Comparing the market size for consumer electronic and electric bus batteries, electric bus batteries are expected to take over around 2019-2020.
According to research firm IDTechEx, electric bus sales will be a ‘game changer’ for the global battery market, given that worldwide sales of these buses are growing at a rate of 20% a year.
The increasing demand from the consumer electronics sector by 2019 will make it the largest single segment of the global battery market. This sector of global battery market could alter the entire value chain for battery production from material suppliers, battery manufacturers and original equipment manufacturers.
The batteries required by electric buses range widely – 4kWh for fast-charging buses to 300kWh for slow-charging models. With rapid growth, the e-bus battery market could reach $30 billion by 2026.

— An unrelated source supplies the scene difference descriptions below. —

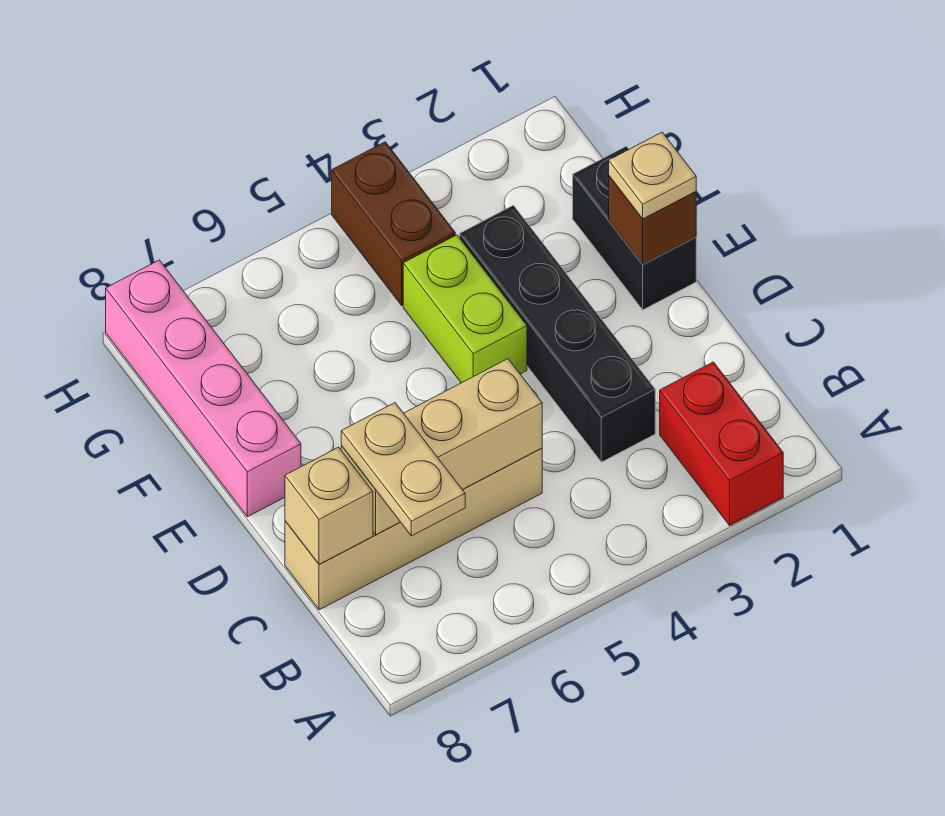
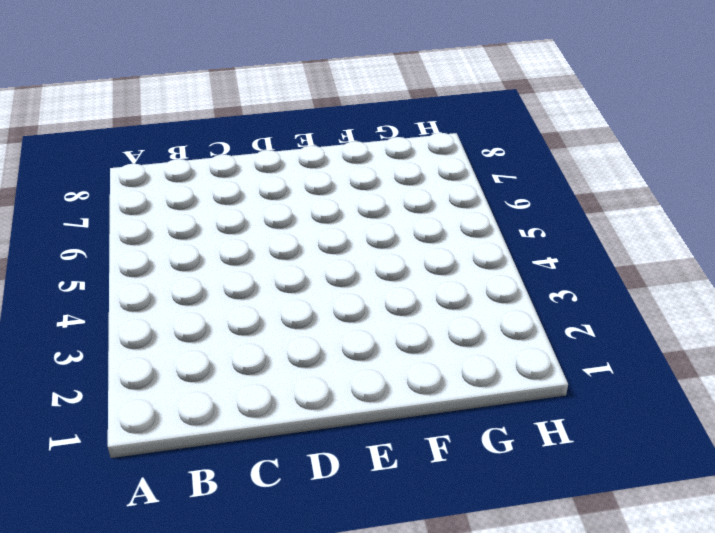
none -> red brick A2:B2 level 1
none -> black brick C3:F3 level 1
none -> tan brick C5:C8 level 1

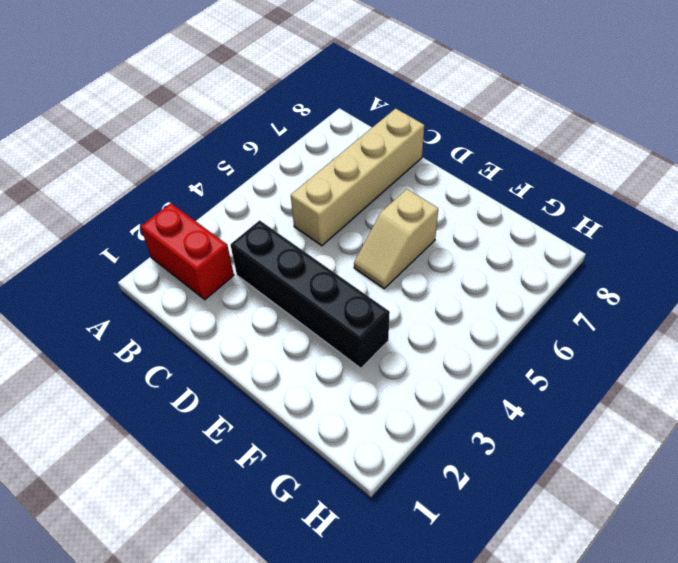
tan slope E5:E6 level 1 top 6 -> none
none -> black brick E1:F1 level 1
none -> lime brick E4:F4 level 1
none -> pink brick E8:H8 level 1

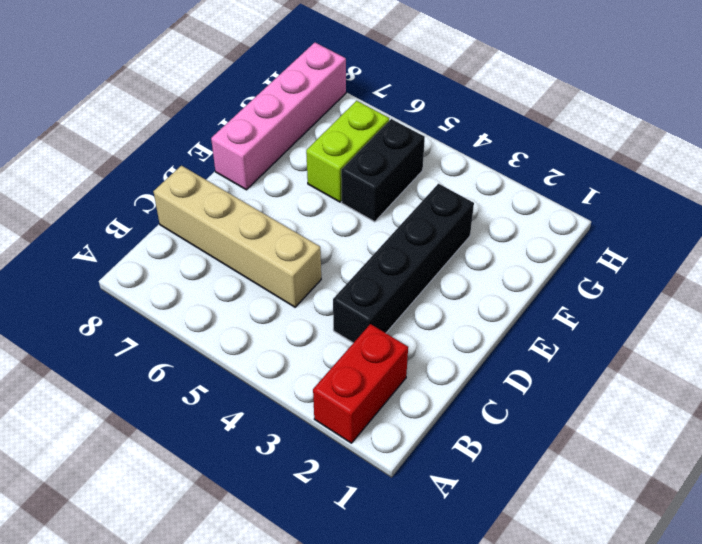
black brick F5:G5 level 1 -> black brick E1:F1 level 1
lime brick F6:G6 level 1 -> lime brick E4:F4 level 1
none -> brown brick G4:H4 level 1
none -> tan brick C5:C7 level 2
none -> tan brick C8 level 2

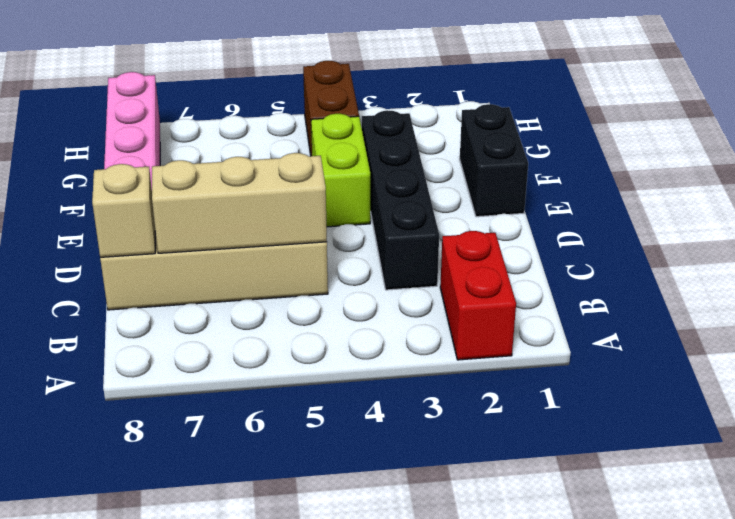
none -> brown brick E1 level 2
none -> tan plate B7:C7 level 3
none -> tan plate E1 level 3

Majority of the world’s electric buses as well as three-quarters of batteries – Lithium iron phosphate (LFP) being the most common, are produced in China. Nickel manganese cobalt (NMC) batteries are largely produced outside China.
According to the report, the country is attempting to stay on top of the battery market by keeping the whole supply chain of electric vehicles and batteries within its borders.
The report also states that if recent Chinese government policy intervention in favor of LFPs is rigorously applied, market dynamics will largely lean towards the technology.
The electric car market uses a mix of different battery chemistries; although in contrast, 80% of the battery market is comprises of LFP.
Buses need larger batteries, meaning that LFPs are safer than NMC lithium-ion technologies. IDTechEx guesses that by 2025, safety will improve and non-LFP battery technology could account for almost half the market.